Deploy Audit Manager to the root account to enable compliance evidence collection.

atmos terraform apply aws-audit-manager/root -s core-ue1-root

---

Optional: DNS Firewall

Route53 DNS Resolver Firewall provides DNS-level security to block malicious domains.

1 Deploy DNS Firewall Buckets

Deploy S3 buckets for DNS Firewall logging.

atmos terraform apply route53-resolver-dns-firewall-logs -s plat-ue1-dev
atmos terraform apply route53-resolver-dns-firewall-logs -s plat-ue1-prod
atmos terraform apply route53-resolver-dns-firewall-logs -s plat-ue1-sandbox
atmos terraform apply route53-resolver-dns-firewall-logs -s plat-ue1-staging

2 Configure DNS Firewall

Deploy and configure the Route53 DNS Resolver Firewall.

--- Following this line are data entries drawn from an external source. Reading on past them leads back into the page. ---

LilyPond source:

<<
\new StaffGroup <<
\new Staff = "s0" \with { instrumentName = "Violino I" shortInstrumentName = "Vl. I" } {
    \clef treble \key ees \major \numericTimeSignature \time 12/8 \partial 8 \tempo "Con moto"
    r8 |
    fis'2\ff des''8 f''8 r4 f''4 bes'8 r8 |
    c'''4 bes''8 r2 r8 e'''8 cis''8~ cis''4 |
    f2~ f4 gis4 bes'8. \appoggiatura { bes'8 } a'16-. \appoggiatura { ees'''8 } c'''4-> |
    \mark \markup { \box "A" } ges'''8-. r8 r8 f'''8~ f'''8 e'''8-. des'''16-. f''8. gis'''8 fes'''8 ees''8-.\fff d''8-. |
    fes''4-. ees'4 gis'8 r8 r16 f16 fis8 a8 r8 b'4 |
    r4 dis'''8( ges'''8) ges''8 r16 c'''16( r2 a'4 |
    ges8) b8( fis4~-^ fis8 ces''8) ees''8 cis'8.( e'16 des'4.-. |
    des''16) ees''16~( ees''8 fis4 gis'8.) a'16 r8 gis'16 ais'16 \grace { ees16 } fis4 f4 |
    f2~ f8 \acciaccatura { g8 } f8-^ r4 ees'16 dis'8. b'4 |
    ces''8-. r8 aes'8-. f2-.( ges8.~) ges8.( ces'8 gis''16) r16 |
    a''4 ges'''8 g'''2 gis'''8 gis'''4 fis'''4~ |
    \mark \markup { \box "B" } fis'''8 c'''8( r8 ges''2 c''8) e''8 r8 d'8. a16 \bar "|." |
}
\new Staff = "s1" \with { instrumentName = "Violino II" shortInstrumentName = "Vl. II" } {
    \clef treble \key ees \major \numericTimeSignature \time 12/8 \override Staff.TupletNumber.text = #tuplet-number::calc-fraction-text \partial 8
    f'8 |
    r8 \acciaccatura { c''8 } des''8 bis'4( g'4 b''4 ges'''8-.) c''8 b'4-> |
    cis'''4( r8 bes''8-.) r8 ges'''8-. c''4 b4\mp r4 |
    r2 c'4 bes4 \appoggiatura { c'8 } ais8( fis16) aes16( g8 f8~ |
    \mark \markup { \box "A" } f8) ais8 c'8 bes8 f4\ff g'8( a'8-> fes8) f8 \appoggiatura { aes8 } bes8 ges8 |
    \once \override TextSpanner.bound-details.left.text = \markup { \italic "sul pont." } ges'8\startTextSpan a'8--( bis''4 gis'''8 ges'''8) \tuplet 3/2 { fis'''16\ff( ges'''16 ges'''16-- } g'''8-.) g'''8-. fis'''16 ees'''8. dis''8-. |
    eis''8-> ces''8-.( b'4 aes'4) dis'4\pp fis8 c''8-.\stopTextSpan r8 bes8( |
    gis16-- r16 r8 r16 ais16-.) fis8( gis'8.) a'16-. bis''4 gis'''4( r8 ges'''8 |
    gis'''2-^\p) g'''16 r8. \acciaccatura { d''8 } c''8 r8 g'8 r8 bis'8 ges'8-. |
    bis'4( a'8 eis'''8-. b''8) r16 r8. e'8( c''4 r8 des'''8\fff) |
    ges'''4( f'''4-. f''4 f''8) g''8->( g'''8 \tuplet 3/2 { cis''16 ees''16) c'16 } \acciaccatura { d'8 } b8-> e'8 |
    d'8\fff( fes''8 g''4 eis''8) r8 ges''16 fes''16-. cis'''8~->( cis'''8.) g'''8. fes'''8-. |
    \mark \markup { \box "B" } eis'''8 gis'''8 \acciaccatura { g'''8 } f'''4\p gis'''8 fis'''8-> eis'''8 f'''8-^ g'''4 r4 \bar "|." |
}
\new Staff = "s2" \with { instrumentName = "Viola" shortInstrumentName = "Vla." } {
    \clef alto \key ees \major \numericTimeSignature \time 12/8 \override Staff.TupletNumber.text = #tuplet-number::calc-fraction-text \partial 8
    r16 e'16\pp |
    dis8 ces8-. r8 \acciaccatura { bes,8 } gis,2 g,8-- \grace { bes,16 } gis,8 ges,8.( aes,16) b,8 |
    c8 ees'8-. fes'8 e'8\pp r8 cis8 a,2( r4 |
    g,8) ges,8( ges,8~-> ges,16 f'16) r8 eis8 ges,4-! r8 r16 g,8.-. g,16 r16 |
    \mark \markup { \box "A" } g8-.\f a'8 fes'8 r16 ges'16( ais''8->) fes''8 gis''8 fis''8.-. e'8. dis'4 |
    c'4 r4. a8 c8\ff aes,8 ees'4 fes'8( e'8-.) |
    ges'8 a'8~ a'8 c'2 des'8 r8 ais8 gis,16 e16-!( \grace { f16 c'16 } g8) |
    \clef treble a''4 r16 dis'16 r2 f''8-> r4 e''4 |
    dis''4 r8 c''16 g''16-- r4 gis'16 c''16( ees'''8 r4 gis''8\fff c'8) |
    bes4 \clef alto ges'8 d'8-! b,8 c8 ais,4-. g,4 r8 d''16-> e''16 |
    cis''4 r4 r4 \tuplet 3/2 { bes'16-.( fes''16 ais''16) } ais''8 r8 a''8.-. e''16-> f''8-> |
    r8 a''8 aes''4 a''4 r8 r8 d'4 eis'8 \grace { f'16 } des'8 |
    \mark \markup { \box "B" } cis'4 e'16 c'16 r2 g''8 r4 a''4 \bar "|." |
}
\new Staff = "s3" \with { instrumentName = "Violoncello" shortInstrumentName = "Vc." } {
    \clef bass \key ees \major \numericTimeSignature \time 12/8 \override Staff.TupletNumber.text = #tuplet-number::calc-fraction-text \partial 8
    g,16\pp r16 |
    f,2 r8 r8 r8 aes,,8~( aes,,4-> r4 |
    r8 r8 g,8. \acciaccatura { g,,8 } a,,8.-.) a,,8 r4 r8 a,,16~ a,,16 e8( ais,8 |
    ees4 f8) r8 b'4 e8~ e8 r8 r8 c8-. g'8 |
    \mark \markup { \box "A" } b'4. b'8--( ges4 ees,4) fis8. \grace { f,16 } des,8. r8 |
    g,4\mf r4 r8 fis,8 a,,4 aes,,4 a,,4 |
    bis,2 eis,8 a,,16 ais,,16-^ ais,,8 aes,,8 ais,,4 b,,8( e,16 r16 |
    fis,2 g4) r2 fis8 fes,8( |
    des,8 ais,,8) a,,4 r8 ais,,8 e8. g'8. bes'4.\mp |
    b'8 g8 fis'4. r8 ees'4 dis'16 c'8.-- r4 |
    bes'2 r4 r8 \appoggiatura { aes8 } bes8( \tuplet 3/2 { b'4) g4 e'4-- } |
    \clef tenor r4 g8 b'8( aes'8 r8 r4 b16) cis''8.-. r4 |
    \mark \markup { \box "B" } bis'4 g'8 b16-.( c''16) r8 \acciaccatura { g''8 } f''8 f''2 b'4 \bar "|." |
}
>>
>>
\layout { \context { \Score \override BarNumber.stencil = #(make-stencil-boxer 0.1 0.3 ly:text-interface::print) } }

atmos terraform apply route53-resolver-dns-firewall/dev -s plat-ue1-dev
atmos terraform apply route53-resolver-dns-firewall/prod -s plat-ue1-prod
atmos terraform apply route53-resolver-dns-firewall/sandbox -s plat-ue1-sandbox
atmos terraform apply route53-resolver-dns-firewall/staging -s plat-ue1-staging

---

Verification

After deployment, verify all services are properly configured:

Check Security Hub Dashboard

1. Open the AWS Console in the security account
2. Navigate to Security Hub
3. Verify findings are being aggregated from all services

Verify Service Status

# Check GuardDuty status
aws guardduty list-detectors --region us-east-1

# Check Security Hub status
aws securityhub describe-hub --region us-east-1

# Check Inspector status
aws inspector2 list-delegated-admin-accounts --region us-east-1

# Check Config status
aws configservice describe-configuration-recorders --region us-east-1

Review Compliance

1. Open Security Hub in the security account
2. Navigate to "Security standards"
3. Review compliance scores for enabled standards (CIS, PCI DSS, AWS Foundational)

---

Troubleshooting

See the FAQ for common issues and solutions, or consult the individual component documentation for service-specific troubleshooting.